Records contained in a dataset
....

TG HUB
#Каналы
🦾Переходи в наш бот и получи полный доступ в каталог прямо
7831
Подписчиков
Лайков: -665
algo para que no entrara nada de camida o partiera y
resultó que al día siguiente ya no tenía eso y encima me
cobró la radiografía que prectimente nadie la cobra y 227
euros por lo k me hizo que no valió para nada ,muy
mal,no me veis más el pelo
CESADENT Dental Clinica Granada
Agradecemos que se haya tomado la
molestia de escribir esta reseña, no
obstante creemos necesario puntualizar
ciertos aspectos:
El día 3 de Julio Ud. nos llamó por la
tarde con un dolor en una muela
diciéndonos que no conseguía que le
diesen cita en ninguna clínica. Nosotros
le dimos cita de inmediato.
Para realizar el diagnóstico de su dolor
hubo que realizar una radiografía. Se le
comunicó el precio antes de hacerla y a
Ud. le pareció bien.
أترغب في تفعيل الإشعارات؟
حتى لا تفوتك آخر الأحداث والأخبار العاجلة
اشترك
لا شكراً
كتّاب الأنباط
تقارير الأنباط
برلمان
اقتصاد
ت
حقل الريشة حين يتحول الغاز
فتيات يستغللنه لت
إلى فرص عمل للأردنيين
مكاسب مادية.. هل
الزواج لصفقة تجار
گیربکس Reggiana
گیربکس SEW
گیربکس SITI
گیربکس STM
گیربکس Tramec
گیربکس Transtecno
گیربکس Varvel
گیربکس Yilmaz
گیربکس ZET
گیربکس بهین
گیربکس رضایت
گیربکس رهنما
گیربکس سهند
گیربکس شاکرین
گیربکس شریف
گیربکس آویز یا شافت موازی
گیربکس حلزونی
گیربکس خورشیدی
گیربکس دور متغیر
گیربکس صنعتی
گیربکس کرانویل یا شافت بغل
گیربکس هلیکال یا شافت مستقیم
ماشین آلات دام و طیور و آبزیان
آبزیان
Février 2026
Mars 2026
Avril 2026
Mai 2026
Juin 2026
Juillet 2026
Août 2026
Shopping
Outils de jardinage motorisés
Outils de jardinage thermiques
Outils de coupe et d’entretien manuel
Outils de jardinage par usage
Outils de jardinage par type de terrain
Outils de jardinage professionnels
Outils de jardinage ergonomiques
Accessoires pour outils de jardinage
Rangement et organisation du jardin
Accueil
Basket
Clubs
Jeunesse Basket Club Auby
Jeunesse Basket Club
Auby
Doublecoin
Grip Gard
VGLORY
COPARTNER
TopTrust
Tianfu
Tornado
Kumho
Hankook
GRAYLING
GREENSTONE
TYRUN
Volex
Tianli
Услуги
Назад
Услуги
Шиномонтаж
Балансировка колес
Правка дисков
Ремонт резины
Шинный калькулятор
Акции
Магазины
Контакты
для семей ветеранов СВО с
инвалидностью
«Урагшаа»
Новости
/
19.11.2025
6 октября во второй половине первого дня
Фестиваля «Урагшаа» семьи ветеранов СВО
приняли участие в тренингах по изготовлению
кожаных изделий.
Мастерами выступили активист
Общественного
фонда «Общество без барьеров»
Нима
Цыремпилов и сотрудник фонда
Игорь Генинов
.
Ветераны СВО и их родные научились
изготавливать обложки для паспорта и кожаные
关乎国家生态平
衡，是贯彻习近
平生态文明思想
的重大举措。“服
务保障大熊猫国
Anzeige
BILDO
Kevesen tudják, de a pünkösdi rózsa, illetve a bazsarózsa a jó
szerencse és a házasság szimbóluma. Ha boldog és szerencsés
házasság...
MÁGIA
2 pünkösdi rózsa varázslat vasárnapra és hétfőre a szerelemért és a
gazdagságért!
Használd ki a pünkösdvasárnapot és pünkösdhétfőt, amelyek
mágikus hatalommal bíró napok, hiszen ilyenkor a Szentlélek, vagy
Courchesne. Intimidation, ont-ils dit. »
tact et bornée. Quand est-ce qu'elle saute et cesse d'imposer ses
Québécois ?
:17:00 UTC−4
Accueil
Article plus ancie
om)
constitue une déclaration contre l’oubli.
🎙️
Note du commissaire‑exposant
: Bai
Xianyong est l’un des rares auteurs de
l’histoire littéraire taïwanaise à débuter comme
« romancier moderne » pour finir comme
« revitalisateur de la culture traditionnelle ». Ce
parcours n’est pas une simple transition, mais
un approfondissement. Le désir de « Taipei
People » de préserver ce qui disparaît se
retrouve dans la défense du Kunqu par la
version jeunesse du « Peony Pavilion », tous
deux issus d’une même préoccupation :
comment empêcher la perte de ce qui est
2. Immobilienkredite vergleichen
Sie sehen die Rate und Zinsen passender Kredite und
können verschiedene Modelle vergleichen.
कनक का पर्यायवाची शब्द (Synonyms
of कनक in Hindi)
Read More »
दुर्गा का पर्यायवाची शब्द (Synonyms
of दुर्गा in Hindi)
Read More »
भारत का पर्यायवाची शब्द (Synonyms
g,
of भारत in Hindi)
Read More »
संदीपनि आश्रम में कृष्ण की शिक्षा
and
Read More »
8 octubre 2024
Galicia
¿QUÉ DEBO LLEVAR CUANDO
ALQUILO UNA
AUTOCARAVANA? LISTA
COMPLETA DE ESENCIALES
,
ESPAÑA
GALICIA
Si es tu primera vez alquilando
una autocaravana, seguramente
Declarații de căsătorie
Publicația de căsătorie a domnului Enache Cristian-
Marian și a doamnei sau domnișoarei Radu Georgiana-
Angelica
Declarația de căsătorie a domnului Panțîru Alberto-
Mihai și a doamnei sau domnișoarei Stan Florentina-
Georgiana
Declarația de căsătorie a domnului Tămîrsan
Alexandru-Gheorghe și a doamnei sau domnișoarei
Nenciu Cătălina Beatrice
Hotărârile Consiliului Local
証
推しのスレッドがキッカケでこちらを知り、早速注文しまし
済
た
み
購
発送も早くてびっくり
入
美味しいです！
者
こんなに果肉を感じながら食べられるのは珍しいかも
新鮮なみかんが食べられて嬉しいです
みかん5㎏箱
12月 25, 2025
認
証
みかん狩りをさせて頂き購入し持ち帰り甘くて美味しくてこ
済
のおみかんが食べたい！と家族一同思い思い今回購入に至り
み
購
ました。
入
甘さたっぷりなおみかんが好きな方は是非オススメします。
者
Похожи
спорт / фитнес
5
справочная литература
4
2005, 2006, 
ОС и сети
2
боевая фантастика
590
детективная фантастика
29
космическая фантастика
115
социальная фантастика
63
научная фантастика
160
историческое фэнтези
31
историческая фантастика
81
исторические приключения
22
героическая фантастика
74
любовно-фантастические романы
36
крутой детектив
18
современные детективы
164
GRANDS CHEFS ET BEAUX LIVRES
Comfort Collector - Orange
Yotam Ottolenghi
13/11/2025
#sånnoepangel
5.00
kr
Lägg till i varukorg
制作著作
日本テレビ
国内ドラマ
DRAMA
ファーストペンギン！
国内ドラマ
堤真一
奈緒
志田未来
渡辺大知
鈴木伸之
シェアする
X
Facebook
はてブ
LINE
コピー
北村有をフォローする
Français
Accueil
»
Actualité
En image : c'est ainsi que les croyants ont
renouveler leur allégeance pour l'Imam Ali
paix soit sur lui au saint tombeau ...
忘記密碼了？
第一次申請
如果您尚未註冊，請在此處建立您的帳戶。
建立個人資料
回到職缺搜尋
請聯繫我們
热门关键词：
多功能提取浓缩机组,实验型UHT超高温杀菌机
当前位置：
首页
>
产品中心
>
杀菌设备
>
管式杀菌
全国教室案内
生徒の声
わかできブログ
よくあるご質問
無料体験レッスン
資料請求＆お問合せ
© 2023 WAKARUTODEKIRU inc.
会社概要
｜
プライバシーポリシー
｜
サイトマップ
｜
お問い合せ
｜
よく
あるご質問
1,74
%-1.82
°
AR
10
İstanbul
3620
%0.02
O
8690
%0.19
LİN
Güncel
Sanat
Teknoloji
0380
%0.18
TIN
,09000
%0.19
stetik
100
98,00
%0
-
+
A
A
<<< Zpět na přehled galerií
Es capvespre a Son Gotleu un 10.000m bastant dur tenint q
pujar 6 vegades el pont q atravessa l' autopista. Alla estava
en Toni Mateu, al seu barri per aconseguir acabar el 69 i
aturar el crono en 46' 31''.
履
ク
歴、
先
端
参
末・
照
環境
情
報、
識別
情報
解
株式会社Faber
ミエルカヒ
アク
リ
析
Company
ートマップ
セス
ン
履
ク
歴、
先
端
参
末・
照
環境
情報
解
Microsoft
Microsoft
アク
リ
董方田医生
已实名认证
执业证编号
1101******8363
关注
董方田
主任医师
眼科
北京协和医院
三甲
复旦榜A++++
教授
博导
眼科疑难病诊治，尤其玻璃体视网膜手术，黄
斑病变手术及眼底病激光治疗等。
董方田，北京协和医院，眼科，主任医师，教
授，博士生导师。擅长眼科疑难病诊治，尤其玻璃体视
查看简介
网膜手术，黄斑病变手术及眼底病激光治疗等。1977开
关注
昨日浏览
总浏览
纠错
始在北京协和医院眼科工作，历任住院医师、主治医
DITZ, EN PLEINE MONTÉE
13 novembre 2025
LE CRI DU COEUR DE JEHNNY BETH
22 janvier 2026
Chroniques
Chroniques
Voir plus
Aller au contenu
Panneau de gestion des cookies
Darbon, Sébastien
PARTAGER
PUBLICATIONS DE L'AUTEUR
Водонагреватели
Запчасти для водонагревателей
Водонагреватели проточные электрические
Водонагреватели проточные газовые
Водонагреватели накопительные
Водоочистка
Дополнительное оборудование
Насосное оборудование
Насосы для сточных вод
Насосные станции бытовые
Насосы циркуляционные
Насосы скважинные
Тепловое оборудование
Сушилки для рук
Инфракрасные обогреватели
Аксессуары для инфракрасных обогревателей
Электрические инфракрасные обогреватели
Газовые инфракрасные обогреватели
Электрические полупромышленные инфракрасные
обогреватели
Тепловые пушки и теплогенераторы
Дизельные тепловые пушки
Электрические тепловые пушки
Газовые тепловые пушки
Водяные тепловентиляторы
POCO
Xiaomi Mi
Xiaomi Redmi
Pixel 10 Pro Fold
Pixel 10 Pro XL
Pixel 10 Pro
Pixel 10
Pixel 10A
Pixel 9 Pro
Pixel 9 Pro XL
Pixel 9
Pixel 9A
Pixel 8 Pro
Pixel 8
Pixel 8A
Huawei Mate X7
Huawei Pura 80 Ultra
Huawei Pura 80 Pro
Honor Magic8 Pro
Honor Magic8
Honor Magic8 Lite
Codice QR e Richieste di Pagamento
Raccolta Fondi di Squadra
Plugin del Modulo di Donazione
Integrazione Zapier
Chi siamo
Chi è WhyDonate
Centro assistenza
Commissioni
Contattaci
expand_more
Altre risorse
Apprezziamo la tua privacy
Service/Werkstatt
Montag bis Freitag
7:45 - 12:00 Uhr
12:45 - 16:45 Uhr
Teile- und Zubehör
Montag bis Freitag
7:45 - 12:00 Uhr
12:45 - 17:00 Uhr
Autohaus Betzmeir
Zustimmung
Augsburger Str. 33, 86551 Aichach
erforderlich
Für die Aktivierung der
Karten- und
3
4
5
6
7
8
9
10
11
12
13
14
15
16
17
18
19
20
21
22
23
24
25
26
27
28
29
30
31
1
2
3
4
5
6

....

▶ _Work instruction_
Emit verbatim the lines running from the one with "Panneau de gestion des cookies" through the last line of the data, both endpoints inclusive.

▶ _Output for this exercise_
Panneau de gestion des cookies
Darbon, Sébastien
PARTAGER
PUBLICATIONS DE L'AUTEUR
Водонагреватели
Запчасти для водонагревателей
Водонагреватели проточные электрические
Водонагреватели проточные газовые
Водонагреватели накопительные
Водоочистка
Дополнительное оборудование
Насосное оборудование
Насосы для сточных вод
Насосные станции бытовые
Насосы циркуляционные
Насосы скважинные
Тепловое оборудование
Сушилки для рук
Инфракрасные обогреватели
Аксессуары для инфракрасных обогревателей
Электрические инфракрасные обогреватели
Газовые инфракрасные обогреватели
Электрические полупромышленные инфракрасные
обогреватели
Тепловые пушки и теплогенераторы
Дизельные тепловые пушки
Электрические тепловые пушки
Газовые тепловые пушки
Водяные тепловентиляторы
POCO
Xiaomi Mi
Xiaomi Redmi
Pixel 10 Pro Fold
Pixel 10 Pro XL
Pixel 10 Pro
Pixel 10
Pixel 10A
Pixel 9 Pro
Pixel 9 Pro XL
Pixel 9
Pixel 9A
Pixel 8 Pro
Pixel 8
Pixel 8A
Huawei Mate X7
Huawei Pura 80 Ultra
Huawei Pura 80 Pro
Honor Magic8 Pro
Honor Magic8
Honor Magic8 Lite
Codice QR e Richieste di Pagamento
Raccolta Fondi di Squadra
Plugin del Modulo di Donazione
Integrazione Zapier
Chi siamo
Chi è WhyDonate
Centro assistenza
Commissioni
Contattaci
expand_more
Altre risorse
Apprezziamo la tua privacy
Service/Werkstatt
Montag bis Freitag
7:45 - 12:00 Uhr
12:45 - 16:45 Uhr
Teile- und Zubehör
Montag bis Freitag
7:45 - 12:00 Uhr
12:45 - 17:00 Uhr
Autohaus Betzmeir
Zustimmung
Augsburger Str. 33, 86551 Aichach
erforderlich
Für die Aktivierung der
Karten- und
3
4
5
6
7
8
9
10
11
12
13
14
15
16
17
18
19
20
21
22
23
24
25
26
27
28
29
30
31
1
2
3
4
5
6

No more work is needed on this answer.